Novartis ($NVS) has come good on its promise to continue collaborating with Gamida Cell despite twice walking away from takeover agreements. The Big Pharma handed over $5 million (€4.4 million) for a 2.5% stake in Gamida Cell this week--and promised to invest a further $10 million if its collaborator wraps up an equity financing by the end of 2017.
Jerusalem, Israel-based Gamida Cell is assessing its financing options as it nears the start of a Phase III trial of its stem cell blood cancer therapy. The plan is to get the study underway by the middle of next year, by which time Gamida Cell will also have data from its Phase I/II study. Gamida Cell expects to release data from the 15-person trial in the fourth quarter. If the data impress, they will put Gamida Cell in a stronger position as looks to--and beyond--the financing of its late-phase trial, the design of which has been agreed with regulators in the U.S. and Europe.

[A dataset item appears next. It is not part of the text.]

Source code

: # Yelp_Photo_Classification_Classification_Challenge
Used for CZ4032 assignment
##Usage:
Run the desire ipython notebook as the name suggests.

Novartis bought itself a front row seat for these events last year when it paid $35 million for a 15% stake in Gamida Cell, company with which it has an eventful history. Novartis has discussed buying Gamida Cell in a deal worth $600 million on two separate occasions. The most recent negotiations led to Novartis picking up an option to buy Gamida Cell for $165 million upfront and $435 million in milestones by 2016. Novartis turned down the option earlier this year but retains a financial--and therapeutic--interest in Gamida Cell.
This week's deal ups Novartis' stake in Gamida Cell by 2.5%, while also keeping the latter's income ticking over as it awaits data to support a future financing event. Gamida Cell has already persuaded regulators on both sides of the Atlantic to award orphan drug status to its stem cell therapy and attracted the interest of Novartis. But the novelty of its approach and limited pool of clinical data will mean its attract scepticism, too. Gamida Cell's lead candidate is derived from umbilical cord blood, which is processed to create a cell graft suitable for patients who lack a bone marrow donor.
Management is presenting Novartis' investment as a vote of confidence in the approach. "This support is testament to the potential of Gamida Cell's immune therapy platform and its potential to improve outcomes for patients with diseases like leukemia and lymphoma who need a bone marrow transplant but who do not have a matched related donor," Gamida Cell CEO Yael Margolin said in a statement.